But in the early 1980s, a NASA analysis team discovered something strange: Pioneer 10 and 11 were both slowing down and veering off course. The deceleration became known as the Pioneer Anomaly, and for a long time, it had scientists and engineers totally stumped. It took an intense data hunt, a computer simulation, and more than 3 decades to figure out what was going on.

The team first noticed the anomaly because of the Doppler effect, which describes how the frequency of light emitting from an object changes if the object is moving. The engineers working on Pioneer expected the light coming from the probes to be shifted by a certain amount, based on the probes’ speed. But when they measured the actual frequency of the light, it was slightly higher than they’d predicted.

They already knew that the probes would be slowing down at least a little, because of things like the pull of the Sun’s gravity. But the frequency of the light showed that Pioneer 10 and 11 were both slowing down more than they should have been, and no one knew why. Each year they were a few hundred kilometers from where they were expected to be.

Two other probes seemed to have some trajectory issues too, though there was less data on them: Galileo, which launched in 1989 to study Jupiter and its moons; and the Ulysses spacecraft, a Sun probe that launched in 1990. If you’re going to launch something into space, you really do want to know where it’s going. So in 1994, a team of scientists decided to try to identify the source of the Pioneer anomaly.

The most likely culprit seemed to be thermal radiation. If the different components of the spacecraft were emitting heat unevenly, the extra radiation coming from one side could be enough to slow them down a tiny bit. And when I say tiny, I mean tiny — each Pioneer probe was being slowed by a force that was about 10 billion times weaker than Earth’s gravitational pull.

But over time, and in the microgravity environment of outer space, this tiny force was enough to knock the probes off-course.
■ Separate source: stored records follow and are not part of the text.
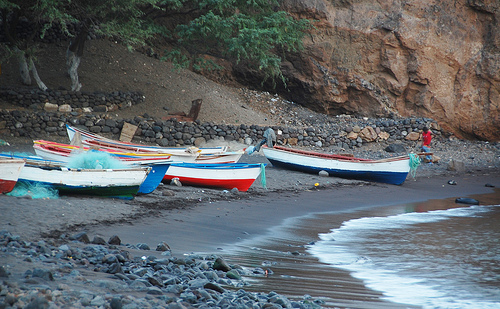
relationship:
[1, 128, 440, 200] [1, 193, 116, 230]
boats on sand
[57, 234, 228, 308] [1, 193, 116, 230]
rocks in sand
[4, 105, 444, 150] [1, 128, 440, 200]
wall behind boats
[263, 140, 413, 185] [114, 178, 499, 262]
boat on shore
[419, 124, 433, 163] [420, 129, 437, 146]
person in shirt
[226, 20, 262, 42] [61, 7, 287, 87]
leaves on tree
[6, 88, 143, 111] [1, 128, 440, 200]
rocks behind boats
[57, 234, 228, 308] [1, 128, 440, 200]
rocks in front of boats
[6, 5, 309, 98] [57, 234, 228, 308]
trees behind rocks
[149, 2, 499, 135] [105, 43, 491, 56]
rock cliff in background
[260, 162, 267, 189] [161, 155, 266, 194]
fabric from boat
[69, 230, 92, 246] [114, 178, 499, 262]
rock on shore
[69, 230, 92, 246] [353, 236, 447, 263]
rock near water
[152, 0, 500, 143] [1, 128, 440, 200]
rock cliff in middle of boats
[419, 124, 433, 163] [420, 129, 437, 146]
person wearing shirt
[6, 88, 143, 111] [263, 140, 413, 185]
rocks behind boat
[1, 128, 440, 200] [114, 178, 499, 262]
boats on shore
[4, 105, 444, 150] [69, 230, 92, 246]
wall of rock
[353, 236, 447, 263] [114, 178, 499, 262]
water on shore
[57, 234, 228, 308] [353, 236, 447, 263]
rocks near water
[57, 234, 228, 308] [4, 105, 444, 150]
rocks form wall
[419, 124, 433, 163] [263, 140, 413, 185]
person near boat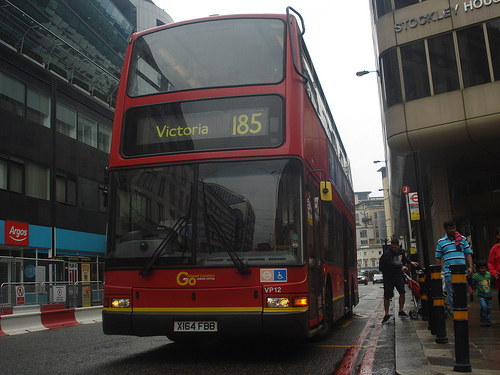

The thing is, the researchers didn’t know for sure that thermal radiation was the problem. That amount of force also happened to work out really well for some cosmological theories that were being developed at the time.

The team announced the Pioneer anomaly to the public in a paper published in 1998. In response, theorists published hundreds of papers about what could be causing it. They thought it might have come from things like an undiscovered planet, dark matter, or even the expansion of spacetime itself.

If some of the papers turned out to be correct, they’d prove that a lot of what we knew about our universe was just plain wrong. Around 2005, another team of researchers — including one of the authors of the 1998 paper — decided to try and simulate the missions, to see what kind of thermal radiation they were emitting and whether that could account for the anomaly. All they needed were 3D models of the spacecraft, and as much data they could get their hands on.

Except, they ran into two problems: First, the Pioneer spacecraft were designed on paper. Computer-aided design just didn’t exist at the time. So, they had to create their 3D models from scratch. Second, NASA didn’t require mission records to be archived, so there was no telling where the data was.

They did eventually get the data they needed, though it took some digging: They found the Doppler data on a navigator’s computer hard drives, and at the National Space Science Data Center. They managed to get the other science and housekeeping data from one of the other engineers who worked on the Pioneer missions — he’d decided to save a copy, even though NASA destroyed the original files.

Then there were the 400 magnetic tapes of navigational data inside some moldy cardboard boxes under a staircase at the Jet Propulsion Laboratory in California. By combining all this data with old blueprints, and consulting some of the engineers that built the Pioneers, the team created a 3D model and used it to analyze how heat radiated from each probe.

In 2012, they published their results: they finally had enough evidence to conclude that the Pioneer anomaly was caused by a force coming from the probes’ thermal radiation. Over thirty years, this tiny force pushed both probes off-course a combined distance of 400,000 kilometers — farther than the Moon is from Earth. The main heat sources were the electrical heat from spacecraft components and waste heat from their nuclear power sources – the Radioisotope Thermoelectric Generators.

The Pioneer probes were especially affected by this problem because they rotated to stabilize themselves. But that technique didn’t fix the push from thermal radiation. Ulysses and Galileo were also spin-stabilized, so it made sense that they would be affected, too. Other NASA designs are stabilized by control thrusters that do compensate for small disturbances like thermal recoil.

The Pioneer probes were retired in the 1990s, and we’ve lost communications with both of them. But it turns out that they had more in common with pioneers in the Wild West than we thought: They were packing heat!